Katherine
- First edition
- Author: Anya Seton
- Audio read by: Wanda McCaddon
- Language: English
- Genre: Historical Romance
- Publisher: Houghton Mifflin
- Publication date: 1954
- Publication place: United States
- Media type: Print (Hardback & Paperback)

= Katherine (Seton novel) =

1954 novel by Anya Seton

Katherine is a 1954 historical novel by American author Anya Seton. It tells the story of the historically important, 14th-century love affair in England between the eponymous Katherine Swynford and John of Gaunt, Duke of Lancaster, the third surviving son of King Edward III.

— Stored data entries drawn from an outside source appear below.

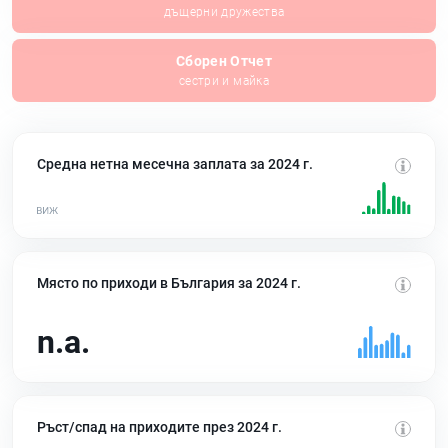
дъщерни дружества
Сборен Отчет
сестри и майка
Средна нетна месечна заплата за 2024 г.
Място по приходи в България за 2024 г.
n.a.
Ръст/спад на приходите през 2024 г.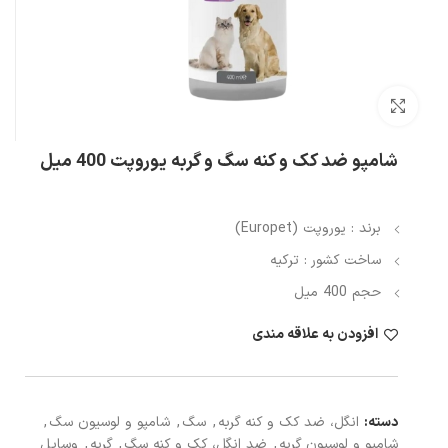
بزرگنمایی تصویر
شامپو ضد کک و کنه سگ و گربه یوروپت 400 میل
برند : یوروپت (Europet)
ساخت کشور : ترکیه
حجم 400 میل
افزودن به علاقه مندی
دسته:
انگل، ضد کک و کنه گربه
,
سگ
,
شامپو و لوسیون سگ
,
شامپو و لوسیون گربه
,
ضد انگل، کک و کنه سگ
,
گربه
,
وسایل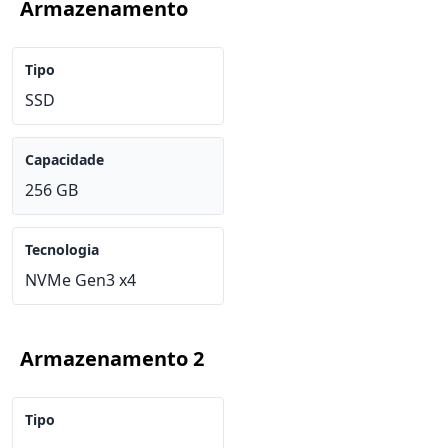
Armazenamento
Tipo
SSD
Capacidade
256 GB
Tecnologia
NVMe Gen3 x4
Armazenamento 2
Tipo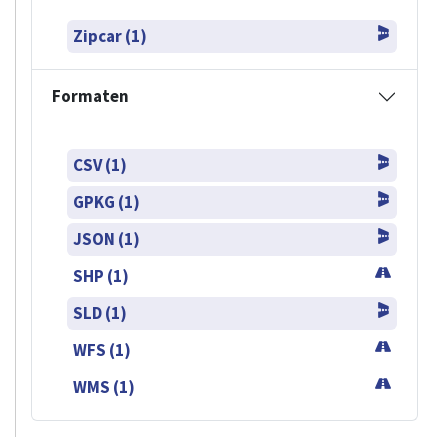
Zipcar (1)
Formaten
CSV (1)
GPKG (1)
JSON (1)
SHP (1)
SLD (1)
WFS (1)
WMS (1)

At the time of its publication, Kirkus Reviews called it the author's "most distinguished book". In 2003, Katherine was ranked 95 in the BBC's Big Read survey of Britain's best-loved novels. It is commonly regarded as a prime example of historical fiction and has been continuously in print since its publication date.

==Plot summary==
Katherine tells the true story of Katherine de Roet, born the daughter of a minor Flemish herald, later knight. Katherine has no obvious prospects, except that her sister Philippa Roet is a waiting-woman to Queen Philippa, wife of King Edward III, and betrothed to (later the wife of) Geoffrey Chaucer, then a minor court official. By virtue of this connection, Katherine meets and marries Sir Hugh Swynford of Lincolnshire and gives birth to a son, Thomas, and a daughter, Blanchette.

After Hugh's death, Katherine becomes the mistress of John of Gaunt, Duke of Lancaster, and bears him four children out of wedlock; they are given the surname 'Beaufort' after one of the Duke's possessions. She is also appointed official governess to the Duke's two daughters by his first wife, Blanche of Lancaster, and helps raise his son by Blanche, the future King Henry IV. The Duke and Katherine separate for a number of years, immediately following Wat Tyler's Peasants' Revolt in 1381, when the rioting peasants sacked and burnt the Duke's Savoy Palace to the ground. The novel's explanation for their separation is Katherine's shock over revelations concerning the death of her husband. However, the couple eventually reconcile and marry after the death of the Duke's second wife. The Beaufort children, now grown, are legitimised by royal and papal decrees after Katherine and the Duke are married.

==Reception==
Katherine is considered Seton's most well-known work as well as the best-known depiction of Katherine herself. In 2003, Katherine was ranked 95 in the BBC's Big Read survey of Britain's best-loved novels. It is commonly regarded as a prime example of historical fiction and romance, with Vanora Bennett of The Independent noting in 2010 that it "set the benchmark in high-medieval romance, and few have matched her since". It has been continuously in print since its publication date.

In 2006, Margaret Moser of the Austin Chronicle described the novel as "a glorious example of romance in its most classic literary sense: exhilarating, exuberant, and rich with the jeweled tones of England in the 1300s". Nick Rennison believes that the novel has retained its popularity "because of the skill with which [Seton] evokes the world her heroine enters and because Katherine herself remains such a powerful character".

===Criticism===
As a historical romance, Katherine is considered well written and carefully researched, given that Seton was not a historian or paleographer and was working in the 1950s, when sources were less widely available. It diverges comparatively little from known history, though since archival documentation of Katherine's life is limited, it does contain some necessary conjecture. Though subsequent non-fiction accounts of Katherine, including those by historians Alison Weir and Jeanette Lucraft, make clear that Seton's various speculations were partly and sometimes significantly incorrect, the novel does provide the reader with a reasonably accurate view of medieval England, life at court, and the lives of women in the 14th century, along with intelligent and sensitive glimpses of Chaucer, Katherine's brother-in-law.

In addition, Katherine is one of the few fictional texts that include writings by the Blessed Julian of Norwich, a character in the novel, who is considered one of England's greatest mystics and whose Revelations of Divine Love was the first book written in English by a woman. Katherine is also considered one of the greatest examples of a historical-fiction love story ever written. In a poll conducted in the 1990s by Ladies' Home Journal, the novel ranked among the top-ten all-time best love stories.

Weir was inspired by Katherine to become an author of historical fiction, and the novel would also later inspire her non-fiction study, Katherine Swynford: The Story of John of Gaunt and his Scandalous Duchess (2008) (U.S. title, Mistress of the Monarchy, The Life of Katherine Swynford, Duchess of Lancaster). It examines Seton's novel in historiographic terms and, while praising its general historical accuracy, categorizes it as primarily a feminist romance.

== Other editions ==
Philippa Gregory wrote a foreword published in the 2004 edition.

A 2004 audiobook is read by Wanda McCaddon.